The British Statute of Anne (1709)


The British Statute of Anne (1709) further alluded to individual rights of the artist, beginning: "Whereas Printers, Booksellers, and other Persons, have of late frequently taken the Liberty of Printing... Books, and other Writings, without the Consent of the Authors... to their very great Detriment, and too often to the Ruin of them and their Families:"  A right to benefit financially from the work is articulated, and court rulings and legislation have recognized a right to control the work, such as ensuring that the integrity of it is preserved.  An irrevocable right to be recognized as the work's creator appears in some countries' copyright laws.

Aside from the role of governments and the church, the history of copyright law is in essential ways also connected to the rise of capitalism and the attendant extension of commodity relations to the realm of creative human activities, such as literary and artistic production.  Similarly, different cultural attitudes, social organizations, economic models and legal frameworks are seen to account for why copyright emerged in Europe and not, for example, in Asia.  In the Middle Ages in Europe, there was generally a lack of any concept of literary property due to the general relations of production, the specific organization of literary production and the role of culture in society.  The latter refers to the tendency of oral societies, such as that of Europe in the medieval period, to view knowledge as the product, expression and property of the collective.

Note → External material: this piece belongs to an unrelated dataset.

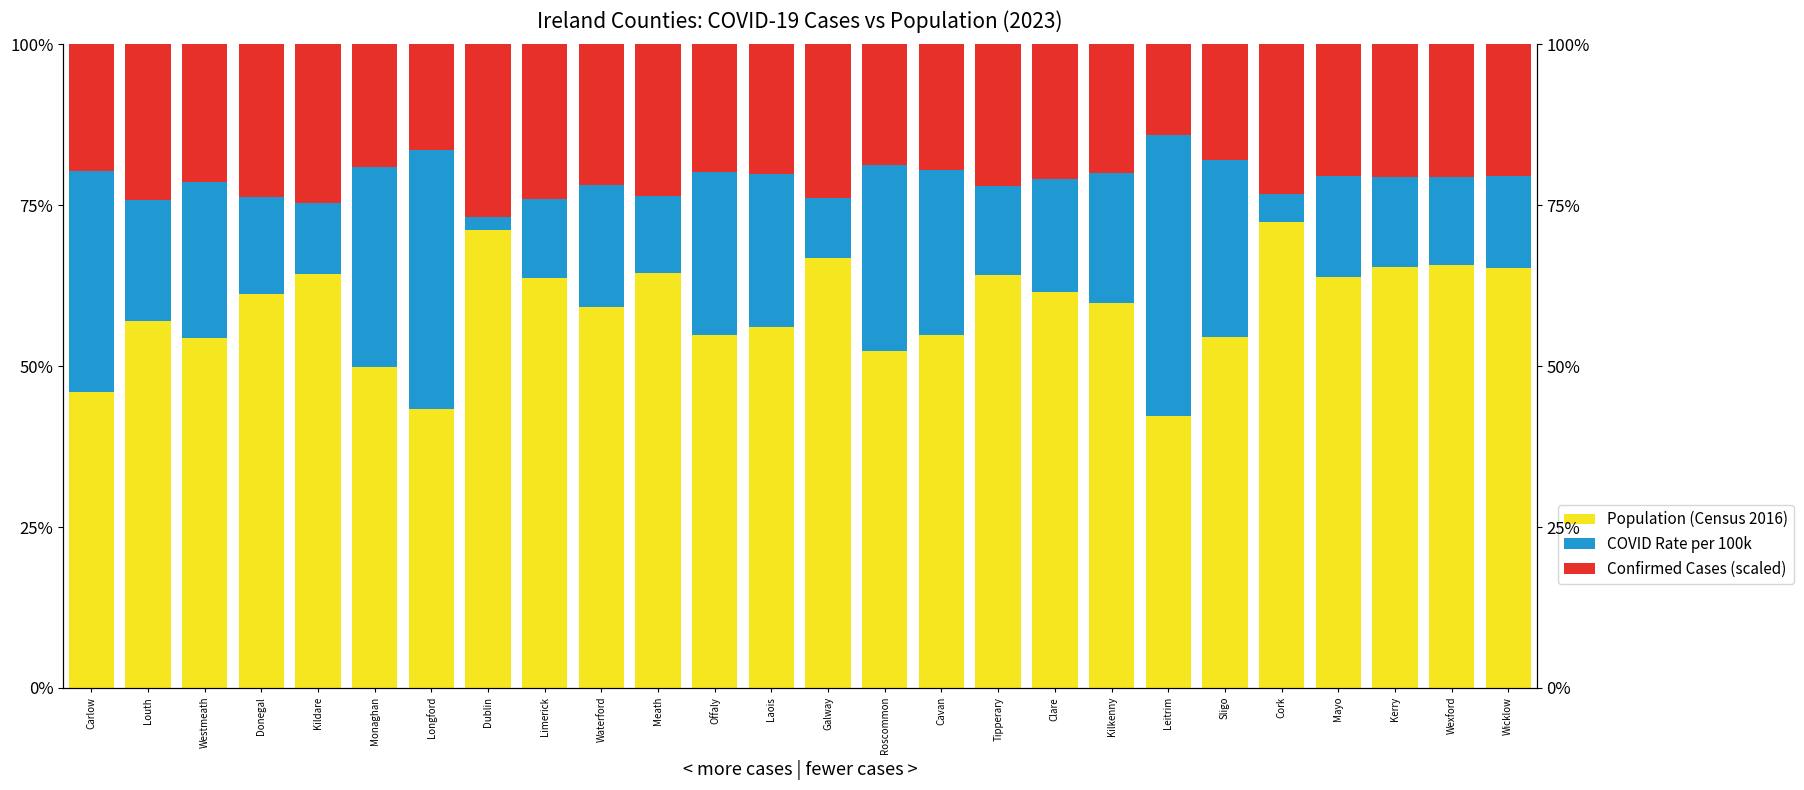

What is the sum of all Confirmed Cases (scaled) values?

548.0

Not until capitalism emerges in Europe with its individualist ideological underpinnings does the conception of intellectual property and by extension copyright law emerge.  Intellectual production comes to be seen as a product of an individual and their property, rather than a collective or social product which belongs in the commons.  The most significant point is that under the capitalist mode of production, patent and copyright laws support in fundamental and thoroughgoing ways the expansion of the range of creative human activities that can be commodified.  This parallels the ways in which capitalism led to the commodification of many aspects of social life that hitherto had no monetary or economic value per se.

The Statute of Anne was the first real copyright act, and gave the publishers rights for a fixed period, after which the copyright expired.  Copyright has grown from a legal concept regulating copying rights in the publishing of books and maps to one with a significant effect on nearly every modern industry, covering such items as sound recordings, films, photographs, software, and architectural works.